来週の為替相場見通し=政府・日銀の介入警戒感が上値圧迫へ


 来週のドル円相場は、政府・日銀による介入警戒感が引き続き上値を圧迫する要因となりそうだ。予想レンジは1ドル=153円00銭~157円00銭。

 日本時間8日夜に発表される4月の米雇用統計に関しては、非農業部門の雇用者数の伸びが前月から大きく鈍化すると予想されている。米国景気に対する先行き不透明感が強まり、米連邦準備制度理事会(FRB)による利下げ観測が広がった際には、ドル売り・円買いの流れとなる可能性がある。来週は11日にベッセント米財務長官が3日間の日程で来日し、高市早苗首相や片山さつき財務相、植田和男日銀総裁と会談する予定だ。米国側は日本の金利上昇と円安の進行に対して一定の関心を寄せているとみられており、会談後の要人発言は注目を集めることになるだろう。中東情勢が緊迫化し有事のドル買いが加速した際は、政府・日銀による介入警戒感が強まっていくと考えられ、神経質な地合いが継続する公算が大きい。
○ ○ ○ ○ ○ ○ ○
* [作業課題 A] 為替相場見通しの提示文について、「来週の為替相場見通し=政府・日銀の介入警戒感が上値圧迫へ」から「合いが継続する公算が大きい。」までをすべて、一字も変えずに書き写しなさい。
* [作業課題 B] 提示文によると、ベッセント米財務長官は来週何日に来日し、滞在は何日間の日程か。

* [抽出データ]
○ ○ ○ ○ ○ ○ ○
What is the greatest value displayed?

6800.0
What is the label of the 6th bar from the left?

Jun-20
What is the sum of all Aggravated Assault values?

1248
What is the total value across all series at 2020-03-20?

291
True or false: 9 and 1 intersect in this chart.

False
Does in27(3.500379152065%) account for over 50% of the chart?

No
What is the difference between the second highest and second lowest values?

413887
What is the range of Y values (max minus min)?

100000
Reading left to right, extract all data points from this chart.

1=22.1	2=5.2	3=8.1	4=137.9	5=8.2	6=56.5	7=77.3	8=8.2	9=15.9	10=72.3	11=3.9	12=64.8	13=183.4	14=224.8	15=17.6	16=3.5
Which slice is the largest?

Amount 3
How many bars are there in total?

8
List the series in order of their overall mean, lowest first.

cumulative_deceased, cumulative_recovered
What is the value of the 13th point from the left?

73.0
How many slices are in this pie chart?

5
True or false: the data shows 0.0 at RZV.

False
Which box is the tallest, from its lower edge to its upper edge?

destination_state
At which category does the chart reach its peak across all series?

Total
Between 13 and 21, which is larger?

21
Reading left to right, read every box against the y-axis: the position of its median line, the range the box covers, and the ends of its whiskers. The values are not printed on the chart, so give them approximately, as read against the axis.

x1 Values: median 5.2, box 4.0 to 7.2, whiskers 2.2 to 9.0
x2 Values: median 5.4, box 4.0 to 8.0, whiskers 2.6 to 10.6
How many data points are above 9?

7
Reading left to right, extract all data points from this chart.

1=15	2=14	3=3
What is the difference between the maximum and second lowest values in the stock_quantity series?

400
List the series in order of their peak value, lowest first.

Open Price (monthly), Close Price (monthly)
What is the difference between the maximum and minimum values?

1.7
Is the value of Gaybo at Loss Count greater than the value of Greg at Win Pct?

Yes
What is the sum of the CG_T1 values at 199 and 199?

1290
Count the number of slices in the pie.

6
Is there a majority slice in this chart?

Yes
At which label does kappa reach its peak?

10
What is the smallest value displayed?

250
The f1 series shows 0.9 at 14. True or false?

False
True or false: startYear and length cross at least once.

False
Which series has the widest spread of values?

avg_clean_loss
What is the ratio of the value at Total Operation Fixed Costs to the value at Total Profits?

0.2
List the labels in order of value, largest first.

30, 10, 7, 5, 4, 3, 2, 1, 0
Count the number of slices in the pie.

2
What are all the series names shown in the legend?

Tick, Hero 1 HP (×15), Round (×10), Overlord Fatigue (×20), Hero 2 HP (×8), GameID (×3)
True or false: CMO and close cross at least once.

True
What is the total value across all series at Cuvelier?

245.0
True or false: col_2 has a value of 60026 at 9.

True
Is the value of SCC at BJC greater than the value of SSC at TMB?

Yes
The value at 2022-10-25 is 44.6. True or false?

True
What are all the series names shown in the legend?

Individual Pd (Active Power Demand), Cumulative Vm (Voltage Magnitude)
○ ○ ○ ○ ○ ○ ○
* [解答 A]
来週の為替相場見通し=政府・日銀の介入警戒感が上値圧迫へ


 来週のドル円相場は、政府・日銀による介入警戒感が引き続き上値を圧迫する要因となりそうだ。予想レンジは1ドル=153円00銭~157円00銭。

 日本時間8日夜に発表される4月の米雇用統計に関しては、非農業部門の雇用者数の伸びが前月から大きく鈍化すると予想されている。米国景気に対する先行き不透明感が強まり、米連邦準備制度理事会(FRB)による利下げ観測が広がった際には、ドル売り・円買いの流れとなる可能性がある。来週は11日にベッセント米財務長官が3日間の日程で来日し、高市早苗首相や片山さつき財務相、植田和男日銀総裁と会談する予定だ。米国側は日本の金利上昇と円安の進行に対して一定の関心を寄せているとみられており、会談後の要人発言は注目を集めることになるだろう。中東情勢が緊迫化し有事のドル買いが加速した際は、政府・日銀による介入警戒感が強まっていくと考えられ、神経質な地合いが継続する公算が大きい。

* [解答 B] 11日に来日し、3日間の日程である。